MetaMask users face a phishing scam using fake 2FA emails. Here’s how to spot red flags and protect your wallet now.
Digital asset holders have come under attack again, after a major MetaMask 2FA security verification phishing scam hit the internet.
Attackers are sending out convincing emails that urge recipients to update their security settings immediately.
These messages claim that if the victim fails to act by a specific deadline will result in restricted access to wallet features. However, these alerts are entirely false and designed to drain digital assets.
The Phishing Scam In View
The scam works by exploiting the victim’s fear of losing funds.
Users receive an email that looks exactly like an official notice from the MetaMask support team. Emails like these often feature the familiar Fox logo and professional branding.
The text also explains that a new two-factor authentication (2FA) requirement is now mandatory. It also says that to “verify” their identity, users are told to click a link before the January 4 deadline.
🚨 New #metamask phishing scam alert
Attackers are impersonating a “2FA security verification” flow, redirecting users via look-alike domains to fake security warnings with countdown timers and “authenticity checks.”
The final step asks for your wallet recovery phrase — once… pic.twitter.com/3bX9U1wZbs
— SlowMist (@SlowMist_Team) January 5, 2026
Security researcher 23pds from the firm SlowMist was among the first to flag this campaign. He warned that these emails redirect users to “typosquatted” domains.
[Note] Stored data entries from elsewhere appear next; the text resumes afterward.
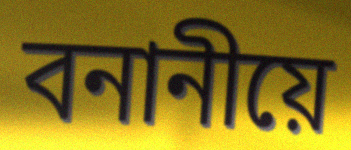
বনানীয়ে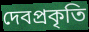
দেবপ্রকৃতি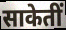
साकेतीं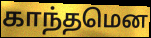
காந்தமென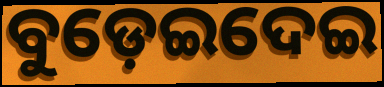
ବୁଡ଼େଇଦେଇ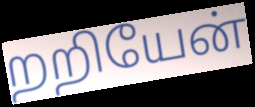
றறியேன்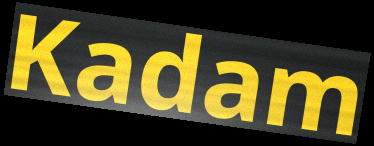
KadamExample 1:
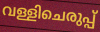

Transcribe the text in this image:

വള്ളിചെരുപ്പ്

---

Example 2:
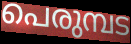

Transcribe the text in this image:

പെരുമ്പട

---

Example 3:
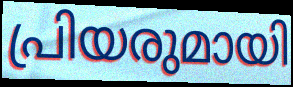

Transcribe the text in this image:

പ്രിയരുമായി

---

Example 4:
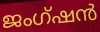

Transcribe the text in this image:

ജംഗ്ഷൻ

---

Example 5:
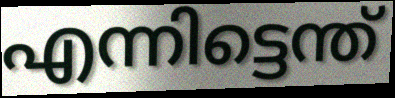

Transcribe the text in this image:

എന്നിട്ടെന്ത്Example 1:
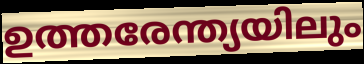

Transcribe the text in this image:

ഉത്തരേന്ത്യയിലും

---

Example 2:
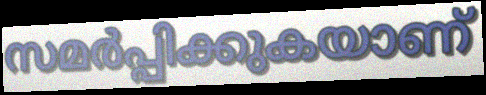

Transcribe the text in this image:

സമർപ്പിക്കുകയാണ്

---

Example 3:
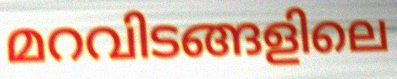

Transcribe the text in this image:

മറവിടങ്ങളിലെ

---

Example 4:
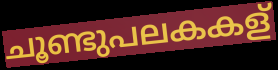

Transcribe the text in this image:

ചൂണ്ടുപലകകള്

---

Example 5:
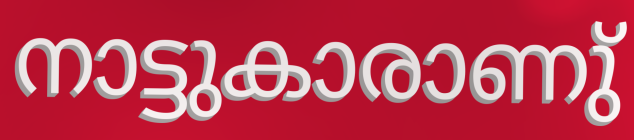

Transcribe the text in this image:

നാട്ടുകാരാണു്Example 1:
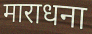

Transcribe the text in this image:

माराधना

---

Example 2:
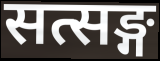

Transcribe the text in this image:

सत्सङ्ग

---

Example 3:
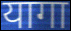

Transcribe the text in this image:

यागा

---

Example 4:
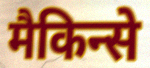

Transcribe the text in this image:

मैकिन्से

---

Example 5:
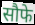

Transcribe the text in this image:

सौफेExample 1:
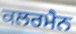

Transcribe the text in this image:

ਕਲਰਮੈਨ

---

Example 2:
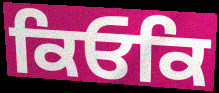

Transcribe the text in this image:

ਕਿਓਕਿ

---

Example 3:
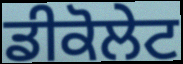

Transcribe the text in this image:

ਡੀਕੋਲੇਟ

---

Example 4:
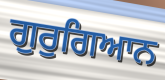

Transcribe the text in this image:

ਗੁਰੁਗਿਆਨ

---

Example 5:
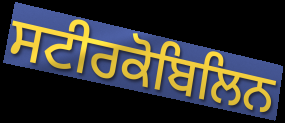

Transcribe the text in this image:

ਸਟੀਰਕੋਬਿਲਿਨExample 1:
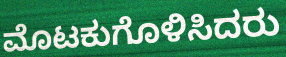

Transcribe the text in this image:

ಮೊಟಕುಗೊಳಿಸಿದರು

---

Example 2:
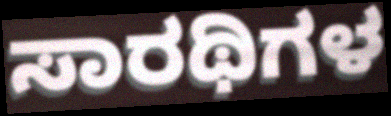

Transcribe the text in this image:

ಸಾರಥಿಗಳ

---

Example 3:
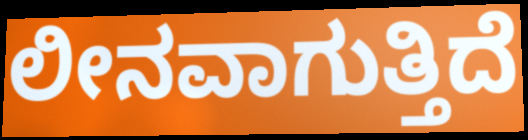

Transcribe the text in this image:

ಲೀನವಾಗುತ್ತಿದೆ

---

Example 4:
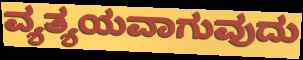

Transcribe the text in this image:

ವ್ಯತ್ಯಯವಾಗುವುದು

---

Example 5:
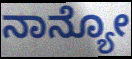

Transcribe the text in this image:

ನಾನ್ಯೋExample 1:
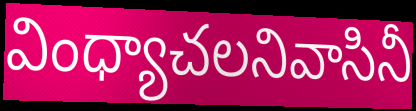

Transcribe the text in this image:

వింధ్యాచలనివాసినీ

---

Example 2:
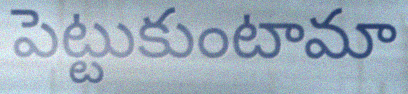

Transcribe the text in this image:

పెట్టుకుంటామా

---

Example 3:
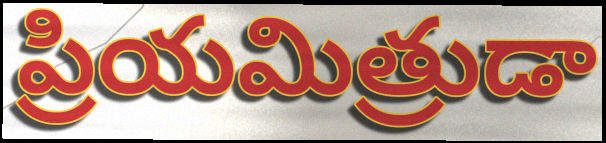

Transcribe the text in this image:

ప్రియమిత్రుడా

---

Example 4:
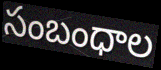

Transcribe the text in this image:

సంబంధాల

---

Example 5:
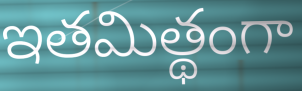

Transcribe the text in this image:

For context, these are websites that look like the real address, but have tiny spelling errors. Once users visit these sites, they see a countdown timer that warns them to act fast by providing their credentials.
If a user does provide this information, the attackers can import the wallet and steal all their funds within seconds.
Proactive Measures Against the MetaMask 2FA Scam
Cybersecurity experts from Halborn have previously urged crypto companies to be more proactive.
They say that since no system can stop every single scam email, users should always verify the sender’s actual email address. Moreover, scammers tend to hide their identity using names like “MetaMask Support” while the actual address is a random string of letters.
With this being said, one of the best ways to stay safe is to remember how crypto wallets actually work.
MetaMask is a self-custodial service.
This means that the company does not have a database of your information, unless you specifically open a support ticket. They will never reach out to you unprompted, and if you receive an email claiming your wallet is “locked” or “suspended,” it is almost certainly a scam.
The security team at ConsenSys (the company behind the wallet) has also released a clear set of rules, stating that the firm will never ask for your recovery phrase under any circumstances.
They also do not require your Apple ID or Google account details to function. If a website asks for your seed phrase to “enable 2FA,” you should close the tab immediately.
Related Reading: SlowMist Raises Public Alert After No Reply From HitBTC
How to Identify and Block Phishing Attempts
To identify scam attempts like these, investors need to have a sharp eye for detail.
Scammers often use professional language, but they sometimes make small mistakes. Look for grammatical errors or shoddy formatting in the email body.
Check the “From” field by clicking on the sender’s name to see the full email address. Legitimate emails from the company typically come from domains like @metamask.io or @metamask.zendesk.com.
Another red flag is the demand for immediate action.
Real updates to blockchain software happen through the browser extension or the mobile app, and you will see a notification inside the app itself when this happens, rather than in your email inbox.
If you are ever in doubt, go directly to the official website by typing the address into your browser manually.